Warren Buffett to do whatever it takes to defeat Donald Trump
03 Aug 2016
Billionaire investor Warren Buffett said on Monday night he would do whatever it took to defeat Donald Trump - including escorting people to the polls himself, as he addressed thousands of people gathered at an Omaha High School.
Warren Buffett (left) and Donald Trump |
The "Oracle of Omaha", as Buffet is called, went on to announce a new campaign called "Drive 2 Vote," aimed at bringing out voters in Nebraska's second congressional district, which offered a single Electoral College vote to the district winner.

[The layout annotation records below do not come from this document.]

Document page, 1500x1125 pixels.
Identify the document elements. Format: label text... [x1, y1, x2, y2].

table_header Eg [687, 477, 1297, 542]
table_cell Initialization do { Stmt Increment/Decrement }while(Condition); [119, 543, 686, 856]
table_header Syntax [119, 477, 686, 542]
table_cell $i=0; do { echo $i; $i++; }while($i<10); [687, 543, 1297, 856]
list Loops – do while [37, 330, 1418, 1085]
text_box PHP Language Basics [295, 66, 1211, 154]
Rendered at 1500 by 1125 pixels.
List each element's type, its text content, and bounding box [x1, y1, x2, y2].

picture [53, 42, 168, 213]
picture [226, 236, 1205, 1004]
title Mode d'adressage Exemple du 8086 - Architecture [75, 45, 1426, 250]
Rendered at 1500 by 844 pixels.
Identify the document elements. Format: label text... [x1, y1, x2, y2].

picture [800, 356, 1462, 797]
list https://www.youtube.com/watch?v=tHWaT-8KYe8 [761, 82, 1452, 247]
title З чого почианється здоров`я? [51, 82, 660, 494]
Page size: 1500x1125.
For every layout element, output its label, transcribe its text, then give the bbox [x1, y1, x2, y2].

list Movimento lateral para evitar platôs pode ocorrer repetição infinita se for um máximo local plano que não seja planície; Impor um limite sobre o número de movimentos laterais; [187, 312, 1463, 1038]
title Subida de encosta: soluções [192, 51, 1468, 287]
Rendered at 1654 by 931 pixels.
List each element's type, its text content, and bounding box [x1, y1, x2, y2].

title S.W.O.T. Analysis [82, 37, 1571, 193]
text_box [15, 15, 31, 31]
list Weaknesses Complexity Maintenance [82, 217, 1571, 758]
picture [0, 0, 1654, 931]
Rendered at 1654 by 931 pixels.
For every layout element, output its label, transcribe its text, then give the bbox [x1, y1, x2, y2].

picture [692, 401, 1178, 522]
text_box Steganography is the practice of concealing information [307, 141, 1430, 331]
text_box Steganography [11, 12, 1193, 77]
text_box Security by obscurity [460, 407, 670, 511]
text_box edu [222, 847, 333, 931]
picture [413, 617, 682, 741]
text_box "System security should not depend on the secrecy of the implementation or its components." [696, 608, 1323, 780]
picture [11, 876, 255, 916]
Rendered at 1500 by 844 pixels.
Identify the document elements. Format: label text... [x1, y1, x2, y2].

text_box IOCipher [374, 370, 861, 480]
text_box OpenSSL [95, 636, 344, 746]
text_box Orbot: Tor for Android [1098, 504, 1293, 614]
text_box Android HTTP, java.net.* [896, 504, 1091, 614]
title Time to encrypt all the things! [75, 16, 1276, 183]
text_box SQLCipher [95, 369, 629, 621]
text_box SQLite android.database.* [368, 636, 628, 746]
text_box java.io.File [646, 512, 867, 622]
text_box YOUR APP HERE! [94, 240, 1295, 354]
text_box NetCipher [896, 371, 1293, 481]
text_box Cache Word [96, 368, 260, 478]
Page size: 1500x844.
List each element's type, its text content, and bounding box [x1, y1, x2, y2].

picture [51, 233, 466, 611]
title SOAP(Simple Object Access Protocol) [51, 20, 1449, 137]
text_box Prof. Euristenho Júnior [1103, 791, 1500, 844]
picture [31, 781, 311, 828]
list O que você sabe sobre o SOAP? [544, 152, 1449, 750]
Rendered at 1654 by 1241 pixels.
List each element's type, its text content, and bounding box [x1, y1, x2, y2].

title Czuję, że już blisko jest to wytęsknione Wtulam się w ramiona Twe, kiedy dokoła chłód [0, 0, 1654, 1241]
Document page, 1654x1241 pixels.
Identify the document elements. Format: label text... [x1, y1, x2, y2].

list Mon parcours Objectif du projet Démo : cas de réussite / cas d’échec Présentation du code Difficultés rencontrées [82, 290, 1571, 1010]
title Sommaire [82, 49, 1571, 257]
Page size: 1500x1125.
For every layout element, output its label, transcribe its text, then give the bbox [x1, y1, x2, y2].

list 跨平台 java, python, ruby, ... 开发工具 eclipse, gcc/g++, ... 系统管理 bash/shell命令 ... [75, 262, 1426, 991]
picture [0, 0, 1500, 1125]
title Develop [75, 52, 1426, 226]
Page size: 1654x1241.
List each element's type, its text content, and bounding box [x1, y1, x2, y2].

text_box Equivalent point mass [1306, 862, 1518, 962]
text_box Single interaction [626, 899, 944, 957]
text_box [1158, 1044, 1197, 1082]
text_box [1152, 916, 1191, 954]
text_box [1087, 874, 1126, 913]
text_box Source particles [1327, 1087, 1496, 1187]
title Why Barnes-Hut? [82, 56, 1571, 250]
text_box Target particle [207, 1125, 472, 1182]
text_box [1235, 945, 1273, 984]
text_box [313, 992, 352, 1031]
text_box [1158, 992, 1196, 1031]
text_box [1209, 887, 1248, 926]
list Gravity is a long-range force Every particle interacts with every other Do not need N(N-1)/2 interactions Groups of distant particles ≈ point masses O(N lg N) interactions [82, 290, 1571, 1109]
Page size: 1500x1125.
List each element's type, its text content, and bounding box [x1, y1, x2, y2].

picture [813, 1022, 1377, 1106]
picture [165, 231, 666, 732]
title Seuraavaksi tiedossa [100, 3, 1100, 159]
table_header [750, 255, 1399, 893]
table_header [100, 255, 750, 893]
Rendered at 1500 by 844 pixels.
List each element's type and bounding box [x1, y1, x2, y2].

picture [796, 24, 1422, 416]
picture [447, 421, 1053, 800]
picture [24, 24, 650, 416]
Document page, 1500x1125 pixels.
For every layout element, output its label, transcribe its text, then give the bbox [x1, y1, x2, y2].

"I will take at least 10 people to the polls who would otherwise have difficulty getting there," said Buffett, adding that he had reserved a 32-seat trolley for the day with a goal of getting the highest-percentage turnout of any congressional district in the country.
"Let's give America a civics lesson," he said.
The Midwestern clash comes in the background of a clash between a Muslim-American family who spoke against Trump at the Democratic National Convention to which Trump responded by attacking Khizr and Ghazala Khan, whose son served in the US Army and was killed in Iraq in 2004.
Terming Trump's comments as ''the final straw'', Buffet said Trump's family had not sacrificed like military families.
The legendary investor called out Trump to agree to a meeting where they would both release their tax returns.
Trump, a New York real estate developer had said he could not release his tax returns, a ritual of US presidential campaigns, until the Internal Revenue Service has completed an audit.
''Now I've got news for him," said Buffett, whose Berkshire Hathaway conglomerate is based in Omaha. "I'm under audit, too, and I would be delighted to meet him anyplace, anytime, before the election.
''I'll bring my tax return, he can bring his tax return ... and let people ask us questions about the items that are on there,'' Buffett added. He said Trump was ''afraid'' not of the tax-collecting IRS, but of voters.